La deuxième saison nous plonge dans le chaos auquel la première nous avait préparés. Dépourvu des sources d’espérance de «Game of Thrones», son spin-off s’épanouit dans les ténèbres.
publié le 14 juin 2024 à 19h50

On nous avait promis une danse, on a un massacre. La loi du talion, des infanticides, un corps d’enfant exhibé lors d’une parade morbide pour se mettre le peuple dans la poche à l’heure où la légitimité d’un régnant est menacée. La première saison de House of the Dragon nous contait les événements déroulés sur des années qui devaient mener une dynastie, les Targaryen, à se déchirer et mener leur royaume à la guerre. La deuxième saison fait le récit de cette guerre, attendue de pied ferme par les connaisseurs et surnommée dans le canon du Trône de fer, tel qu’établi dans divers ouvrages par George R.R. Martin (qui codirige désormais l’adaptation aux côtés du showrunner Ryan Condal), la «Danse des dragons».

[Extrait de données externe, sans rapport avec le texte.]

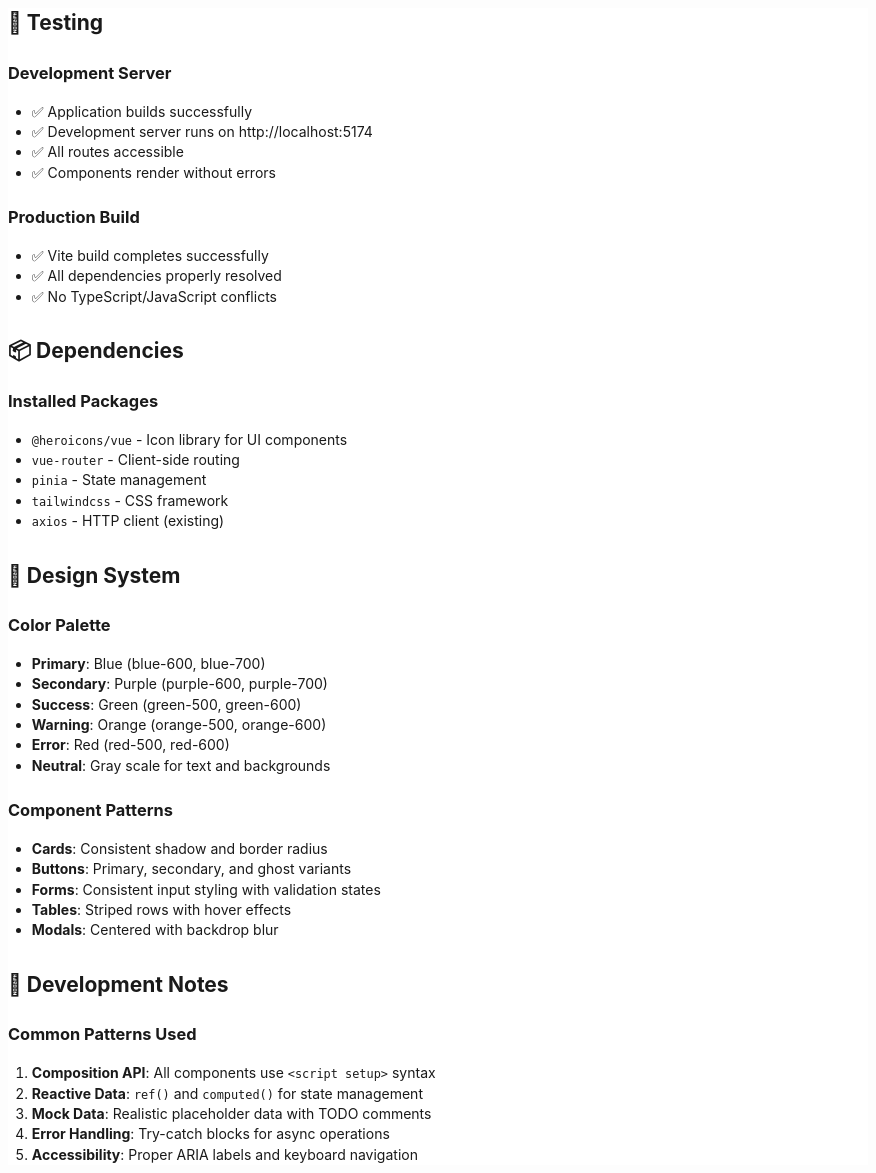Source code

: ## 🧪 Testing

### Development Server

- ✅ Application builds successfully
- ✅ Development server runs on http://localhost:5174
- ✅ All routes accessible
- ✅ Components render without errors

### Production Build

- ✅ Vite build completes successfully
- ✅ All dependencies properly resolved
- ✅ No TypeScript/JavaScript conflicts

## 📦 Dependencies

### Installed Packages

- `@heroicons/vue` - Icon library for UI components
- `vue-router` - Client-side routing
- `pinia` - State management
- `tailwindcss` - CSS framework
- `axios` - HTTP client (existing)

## 🎨 Design System

### Color Palette

- **Primary**: Blue (blue-600, blue-700)
- **Secondary**: Purple (purple-600, purple-700)
- **Success**: Green (green-500, green-600)
- **Warning**: Orange (orange-500, orange-600)
- **Error**: Red (red-500, red-600)
- **Neutral**: Gray scale for text and backgrounds

### Component Patterns

- **Cards**: Consistent shadow and border radius
- **Buttons**: Primary, secondary, and ghost variants
- **Forms**: Consistent input styling with validation states
- **Tables**: Striped rows with hover effects
- **Modals**: Centered with backdrop blur

## 🔧 Development Notes

### Common Patterns Used

1. **Composition API**: All components use `<script setup>` syntax
2. **Reactive Data**: `ref()` and `computed()` for state management
3. **Mock Data**: Realistic placeholder data with TODO comments
4. **Error Handling**: Try-catch blocks for async operations
5. **Accessibility**: Proper ARIA labels and keyboard navigation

Une Iliade, entre palabres de cour, intimités et champs de bataille, hissant haut les accès de grand spectacle fantasmés (les dragons, bel et bien, vont danser pour nous). Mais dont on retient d’abord de quelle manière, et toujours à rebours d’une bienséance qui continue de tenir la fiction télévisuelle américaine dans un corset de dignité, elle noircit encore le trait dépravé de la première saison, assemblage enivrant des affaires de famille et des affaires de pouvoir, de la mort et du cul, hypertrophie licencieuse de tout ce que la série Game of Thrones avait amorcé. «Il n’y a pas d’absolution pour ce que j’ai commis», dit un personnage en écho à un autre qui, dans la première saison, annonçait qu’«à la fin, l’indécence prévaudra». A la différence de Game of Thrones qui maintenait toute une frange de personnages dans le camp de l’humanisme, la sauvagerie sans limite est ici justifiée par toutes les parties comme seule et unique condition du pouvoir. Belle image : deux jumeaux séparés par le hasard des jeux d’allégeance en viennent à se massacrer l’un l’autre. House of the Dragon est, dans la droite lignée d’Homère, une épopée de «mille maux» et une méditation opportune sur les jeux pervers des damnés de la politique à l’heure où les démocraties qui les ont investis du pouvoir sont tout près de s’effondrer. Danse macabre. Délice.

House of the Dragon saison 2. Sur Max.